Doug's series of articles on the appropriately named "SlashDot" problem provide a very interesting look at how people want to interact with XML and XML-based technologies. The Slashdot Problem is the fact that people want dots over XML (i.e. once parsed access XML elements and attributes as if they were the fields or properties of an object) and also want to treat objects like XML (i.e. hence utilize XML technologies like XPath for querying). One can get the former in the .NET Framework via XML Serialization and the latter via custom XPathNavigator's like Steve Saxon's ObjectXPathNavigator
The only nit I have to pick with Doug's series is that in part 3 he doesn't show how using XPath to access objects is any better than directly accessing properties. Steve Saxon nailed it in his guest appearance in my column that it is all about the ability to perform complex queries over object graphs.

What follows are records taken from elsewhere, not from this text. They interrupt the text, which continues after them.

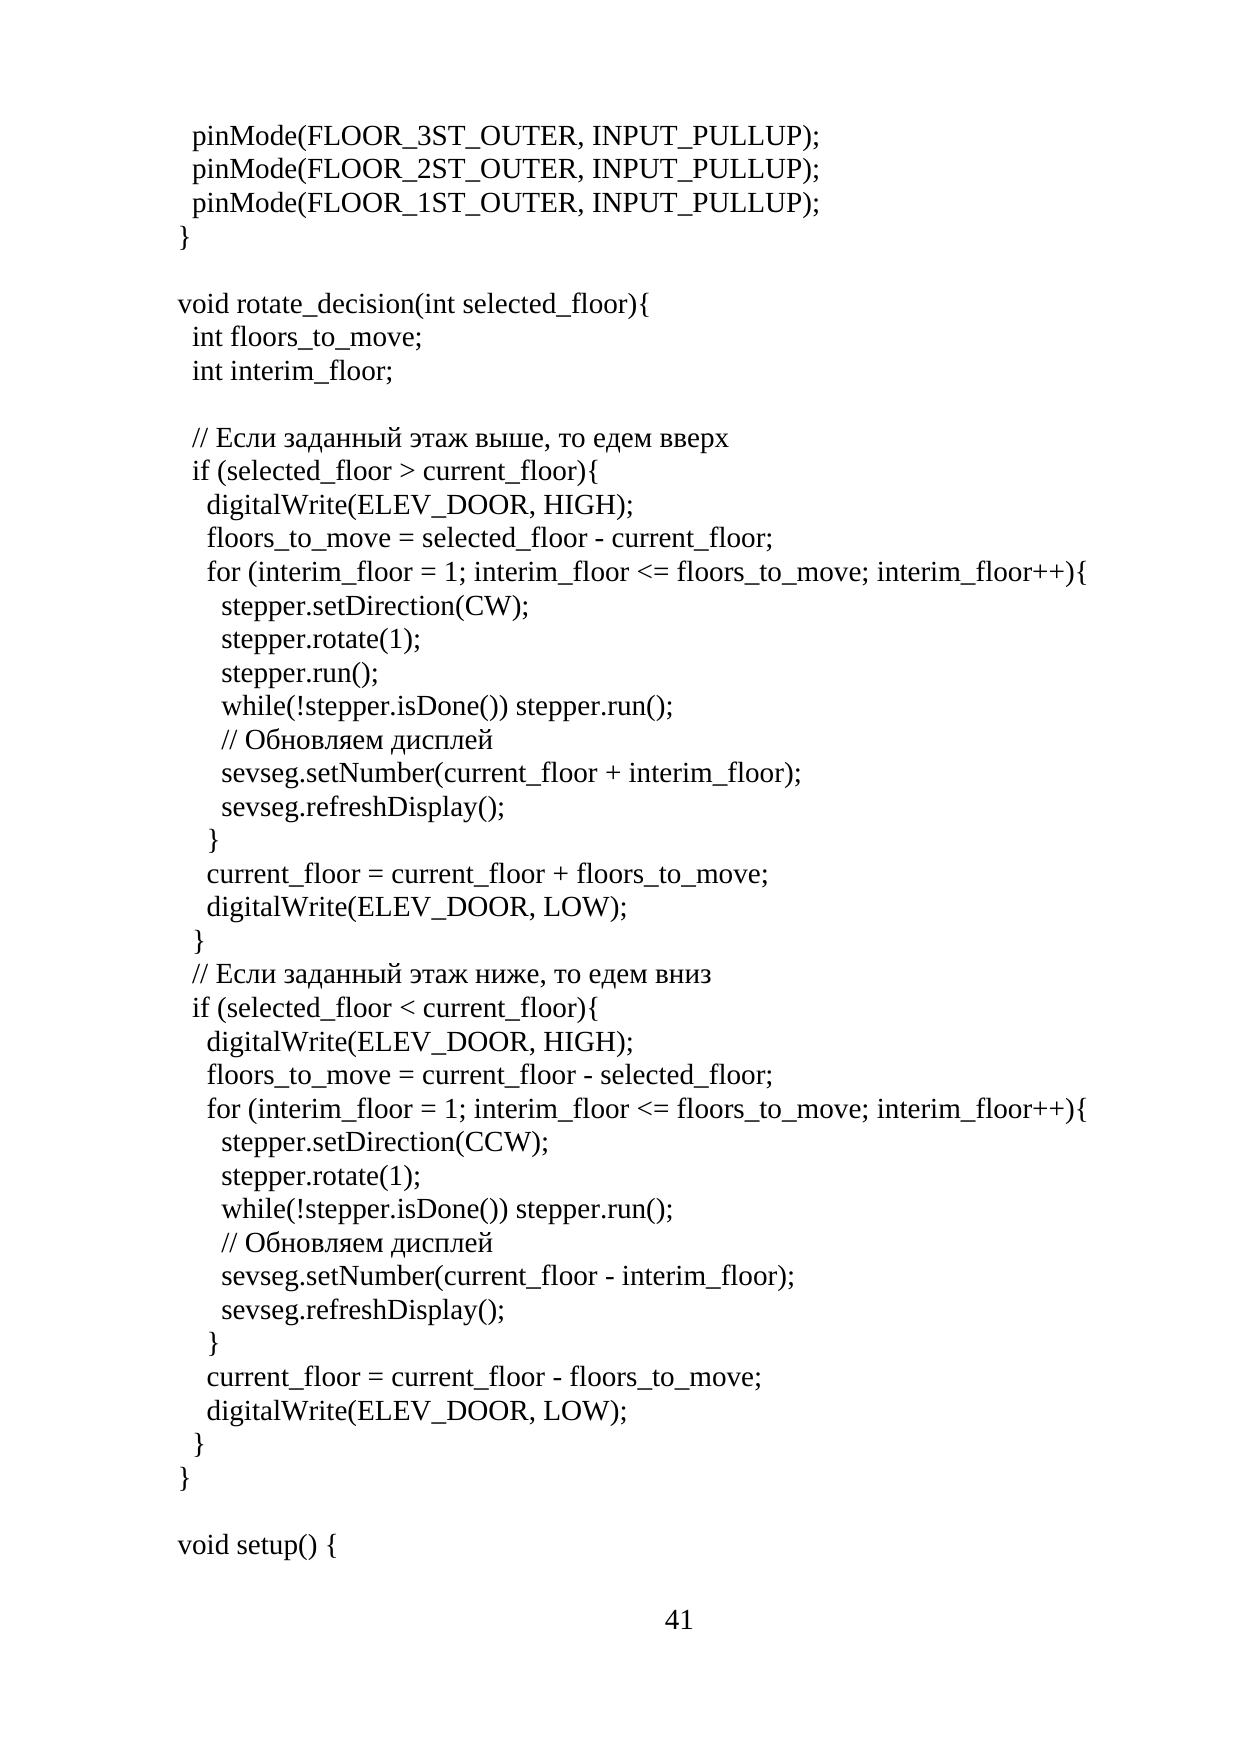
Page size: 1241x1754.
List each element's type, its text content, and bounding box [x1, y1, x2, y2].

text while(!stepper.isDone()) stepper.run(); [177, 1191, 1181, 1225]
text pinMode(FLOOR_2ST_OUTER, INPUT_PULLUP); [177, 152, 1181, 185]
text digitalWrite(ELEV_DOOR, LOW); [177, 889, 1181, 923]
text current_floor = current_floor + floors_to_move; [177, 856, 1181, 889]
text // Если заданный этаж выше, то едем вверх [177, 420, 1181, 453]
text sevseg.refreshDisplay(); [177, 789, 1181, 822]
text stepper.run(); [177, 655, 1181, 688]
text digitalWrite(ELEV_DOOR, LOW); [177, 1393, 1181, 1426]
text stepper.setDirection(CW); [177, 588, 1181, 621]
text stepper.rotate(1); [177, 1158, 1181, 1191]
text int interim_floor; [177, 353, 1181, 386]
text pinMode(FLOOR_1ST_OUTER, INPUT_PULLUP); [177, 185, 1181, 219]
text if (selected_floor > current_floor){ [177, 453, 1181, 487]
text } [177, 1326, 1181, 1359]
text for (interim_floor = 1; interim_floor <= floors_to_move; interim_floor++){ [177, 1091, 1181, 1124]
text int floors_to_move; [177, 319, 1181, 353]
text } [177, 219, 1181, 252]
text } [177, 1460, 1181, 1493]
text void setup() { [177, 1527, 1181, 1560]
text current_floor = current_floor - floors_to_move; [177, 1359, 1181, 1393]
text while(!stepper.isDone()) stepper.run(); [177, 688, 1181, 722]
text floors_to_move = selected_floor - current_floor; [177, 521, 1181, 554]
text } [177, 1426, 1181, 1460]
text } [177, 822, 1181, 856]
text digitalWrite(ELEV_DOOR, HIGH); [177, 487, 1181, 521]
text stepper.rotate(1); [177, 621, 1181, 655]
text pinMode(FLOOR_3ST_OUTER, INPUT_PULLUP); [177, 118, 1181, 152]
text // Если заданный этаж ниже, то едем вниз [177, 957, 1181, 990]
text stepper.setDirection(CCW); [177, 1124, 1181, 1158]
text sevseg.setNumber(current_floor - interim_floor); [177, 1258, 1181, 1292]
text sevseg.refreshDisplay(); [177, 1292, 1181, 1326]
text sevseg.setNumber(current_floor + interim_floor); [177, 755, 1181, 789]
text digitalWrite(ELEV_DOOR, HIGH); [177, 1024, 1181, 1057]
text void rotate_decision(int selected_floor){ [177, 286, 1181, 319]
text for (interim_floor = 1; interim_floor <= floors_to_move; interim_floor++){ [177, 554, 1181, 588]
text // Обновляем дисплей [177, 1225, 1181, 1258]
text floors_to_move = current_floor - selected_floor; [177, 1057, 1181, 1091]
text // Обновляем дисплей [177, 722, 1181, 755]
text if (selected_floor < current_floor){ [177, 990, 1181, 1024]
text } [177, 923, 1181, 957]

The interesting perspective from Doug's series is that providing some of this functionality in a dynamically typed language is actually far easier than doing it in a statically typed one. Of course, there are a number of issues in part 2 that Doug doesn't get into such as how to deal with XML namespaces or how to get around the fact that SmallTalk is strongly typed. Given that this was a blog post and not an actual technical article or a paper I didn't expect Doug to exhaustively cover the topic but I would love to see his ideas on how to deal with either of those issues.
Harry Pierson is on the road to XML Zen. However he has some misconceptions. The first is that he states
Given an object graph, I can serialize it into XML and then deserialize it into an identical object graph. However, I don't think I can take an arbitrary XML document and always be able to deserialize it into an object graph.

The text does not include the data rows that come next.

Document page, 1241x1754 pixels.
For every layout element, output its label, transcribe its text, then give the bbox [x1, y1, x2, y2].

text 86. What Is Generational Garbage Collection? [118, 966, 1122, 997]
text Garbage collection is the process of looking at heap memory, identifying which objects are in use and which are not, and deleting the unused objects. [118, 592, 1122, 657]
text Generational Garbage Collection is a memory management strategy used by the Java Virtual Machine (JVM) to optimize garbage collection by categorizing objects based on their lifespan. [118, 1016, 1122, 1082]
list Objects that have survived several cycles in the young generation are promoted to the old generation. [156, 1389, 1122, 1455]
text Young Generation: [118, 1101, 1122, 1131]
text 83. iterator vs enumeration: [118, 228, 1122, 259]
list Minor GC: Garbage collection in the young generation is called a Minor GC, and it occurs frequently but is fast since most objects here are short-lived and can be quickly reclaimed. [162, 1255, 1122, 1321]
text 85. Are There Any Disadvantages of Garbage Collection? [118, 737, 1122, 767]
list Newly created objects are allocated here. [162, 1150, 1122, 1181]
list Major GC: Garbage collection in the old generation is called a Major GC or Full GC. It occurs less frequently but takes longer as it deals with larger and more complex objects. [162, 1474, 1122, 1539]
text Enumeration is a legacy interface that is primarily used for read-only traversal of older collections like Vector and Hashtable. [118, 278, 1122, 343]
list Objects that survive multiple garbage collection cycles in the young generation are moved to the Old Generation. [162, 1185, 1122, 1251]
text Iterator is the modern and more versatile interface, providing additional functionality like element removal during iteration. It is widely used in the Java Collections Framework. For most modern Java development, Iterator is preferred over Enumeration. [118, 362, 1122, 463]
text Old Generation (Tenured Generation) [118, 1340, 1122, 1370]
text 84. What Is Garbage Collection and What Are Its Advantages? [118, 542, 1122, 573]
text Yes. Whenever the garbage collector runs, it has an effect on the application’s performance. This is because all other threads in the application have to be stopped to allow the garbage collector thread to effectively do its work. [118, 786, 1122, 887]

The bigger misconception I'd like to clear up is
XML concepts like derivation by restriction are difficult to model in a strongly typed object model like CLR's
Since between Joshua and I lies responsibility for the current and future XML programming model for the .NET Framework this is something I'd like to officially address with some sort of best practices document or white paper. All the feedback in the discussion threads is stuff that I've noted and will try to ensure that we try to address in the next release of the .NET Framework.
Until then this post by Justin Rudd is a must-read for anyone who is considering working with the .NET Framework and considering how to pass XML between application layers.
Overall, I liked the theme of this post but there were a number of specifics I took issue with. For instance he says
The problem with the hierarchical model at the time was that attempting to find data within it was difficult, since users had to navigate the elements of the tree manually, leaving users to figure out "how", instead of focusing on "what"--that is, how to get to the data, rather than what data they were interested in.
I also like
While the industry currently doesn't recognize it, the mapping of objects to XML (the most common hierarchical storage model today) is not a simple thing, leading one to wonder if an object-hierarchical impedance mismatch is just around the corner*.